The Story: Corpulent, middle-aged, socially inept, and philandering physicist Michael Beard, now in his fifth unhappy marriage, has been resting on his Nobel Prize–winning reputation the past few years. Though chief of the Centre for Renewable Energy, he is not exactly dedicated to fighting climate change, but he commands hefty speaking fees nonetheless. To distract himself from his romantic woes, Beard travels to the Arctic to witness global warming for himself. Upon his return, Aldous, an assistant who has been wooing his wife, meets an untimely end. Framing it as a murder, Beard--as un-PC and promiscuous as ever--decides to profit from Aldous's work on sustainable energy, which just might save humanity and make him very, very rich.
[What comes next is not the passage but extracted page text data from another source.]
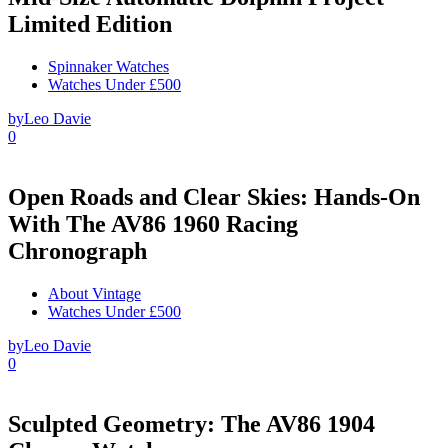
Limited Edition
Spinnaker Watches
Watches Under £500
by
Leo Davie
0
Open Roads and Clear Skies: Hands-On
With The AV86 1960 Racing
Chronograph
About Vintage
Watches Under £500
by
Leo Davie
0
Sculpted Geometry: The AV86 1904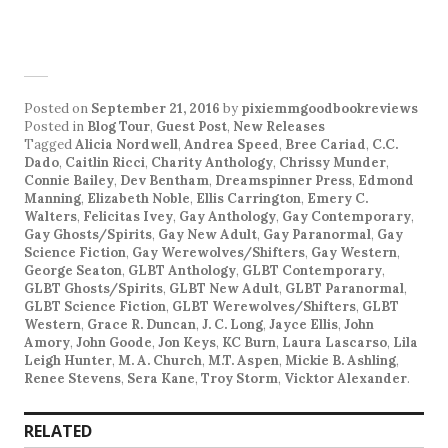
Posted on
September 21, 2016
by
pixiemmgoodbookreviews
Posted in
Blog Tour
,
Guest Post
,
New Releases
Tagged
Alicia Nordwell
,
Andrea Speed
,
Bree Cariad
,
C.C.
Dado
,
Caitlin Ricci
,
Charity Anthology
,
Chrissy Munder
,
Connie Bailey
,
Dev Bentham
,
Dreamspinner Press
,
Edmond
Manning
,
Elizabeth Noble
,
Ellis Carrington
,
Emery C.
Walters
,
Felicitas Ivey
,
Gay Anthology
,
Gay Contemporary
,
Gay Ghosts/Spirits
,
Gay New Adult
,
Gay Paranormal
,
Gay
Science Fiction
,
Gay Werewolves/Shifters
,
Gay Western
,
George Seaton
,
GLBT Anthology
,
GLBT Contemporary
,
GLBT Ghosts/Spirits
,
GLBT New Adult
,
GLBT Paranormal
,
GLBT Science Fiction
,
GLBT Werewolves/Shifters
,
GLBT
Western
,
Grace R. Duncan
,
J. C. Long
,
Jayce Ellis
,
John
Amory
,
John Goode
,
Jon Keys
,
KC Burn
,
Laura Lascarso
,
Lila
Leigh Hunter
,
M. A. Church
,
M.T. Aspen
,
Mickie B. Ashling
,
Renee Stevens
,
Sera Kane
,
Troy Storm
,
Vicktor Alexander
.
RELATED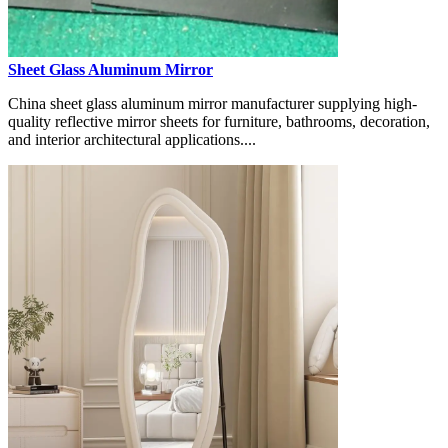
Sheet Glass Aluminum Mirror
China sheet glass aluminum mirror manufacturer supplying high-
quality reflective mirror sheets for furniture, bathrooms, decoration,
and interior architectural applications....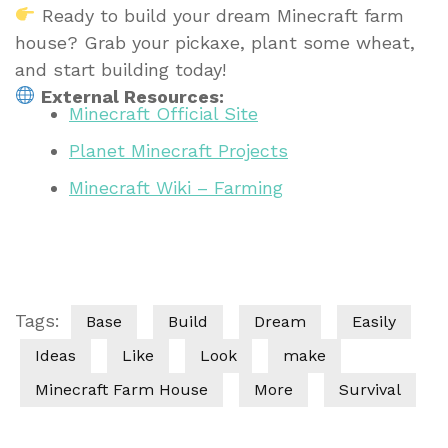
Ready to build your dream Minecraft farm
house? Grab your pickaxe, plant some wheat,
and start building today!
External Resources:
Minecraft Official Site
Planet Minecraft Projects
Minecraft Wiki – Farming
Tags:
Base
Build
Dream
Easily
Ideas
Like
Look
make
Minecraft Farm House
More
Survival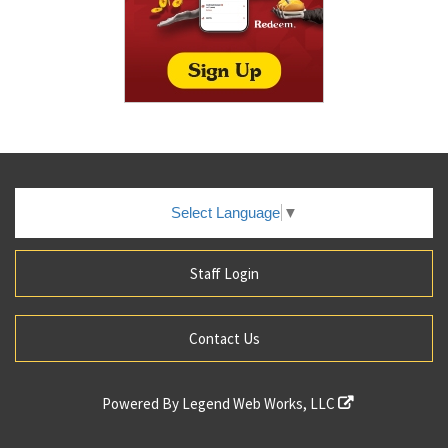
Select Language
▼
Staff Login
Contact Us
Powered By
Legend Web Works, LLC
Nan A. Talese/Doubleday. 287 pages. $26.95. ISBN: 9780385533416
Sunday Times (UK)
"Easily the brightest fictional mind we have, he has done the formidable research necessary to bring credibility not only to Beard's schemes to tap solar energy through artificial photosynthesis but to the novel's depiction of the world of physics and physicists in which he moves. ... Blazing with imaginative and intellectual energy, Solar is a stellar performance." Peter Kemp
Los Angeles Times
"Solar offers both high-minded amusement in its skewering of environmentalist, postmodern and objectivist pieties, and, in the North Pole scenes in which Beard braves subzero cold and a hungry polar bear, something awfully close to slapstick. A comic global warming novel? Well ... why not?" Taylor Antrim
"Solar is chiefly a mash-up of the Hampstead adultery novel and a conflation of the Bradbury/Lodge academic satire, with the merest dash of politics (George W, New Labour spin), and a side order of the trusty McEwan standby of violence. ... McEwan can move from comedy, a paean to the crisp (‘this particular chemical feast could not be found in Paris, Berlin or Tokyo') to real menace." Tibor Fischer
"Once it became clear that the book's world is comic, I also found myself wondering if it wouldn't have benefited from being more loosely assembled, with shorter, discontinuous episodes and Beard functioning along the lines of Updike's Bech, Nabokov's Pnin or the consciousness in Calvino's Cosmicomics. ... When [Beard] gets his comeuppance, it's a powerful reminder that reality isn't a comic novel, and in its deepest implications, this book isn't one either." Christopher Tayler
"The larger meanings of Solar are no more straightforward. Is science really so divorced from the humanities, or intelligence from goodness, as McEwan provokingly suggests? It is not clear that he wants us to think so, or that he intends Solar to feel as misanthropic as it often does." Adam Kirsch
New York Times
"Despite the book's somber, scientific backdrop (and global warming here is little but that), Solar is Mr. McEwan's funniest novel yet--a novel that in tone and affect often reads more like something by Zoë Heller or David Lodge. ... The last two thirds of this novel, however, are oddly static, as Mr. McEwan repetitiously harps on Beard's gluttonous habits and growing waistline, his sexual promiscuity and his opportunistic efforts to cash in on global warming." Michiko Kakutani
"While Solar contains plenty of references to dwindling polar ice caps and rising CO2 levels, its real subject is the slippery nature of truth and the very fallible people who claim to pursue it. ... The plot seems allergic to itself, constantly arresting its own progress with not terribly pertinent flashbacks or abrupt jumps forward." Ron Charles
Critics expressed decidedly mixed opinions about McEwan's latest work--and perhaps it's no surprise that he was better-reviewed on his UK home front. While most critics on either side of the pond praised the author's intelligent plot (especially his command of science) and ample storytelling gifts, the majority agreed that Solar is not his best novel to date. A few commented that the several narrative strands, which take place over more than a decade, do not cohere; Beard's jaunt to the North Pole, for example is interesting but tangential. Tired jokes, a rushed climax, and Beard's own piggish character felt claustrophobic to others. But most contentious of all was the satirical, comic tone superimposed on the very serious subject of climate change. Though Solar is a worthy inquiry into truth, morality, and the future of humanity, some critics could not get past McEwan's approach.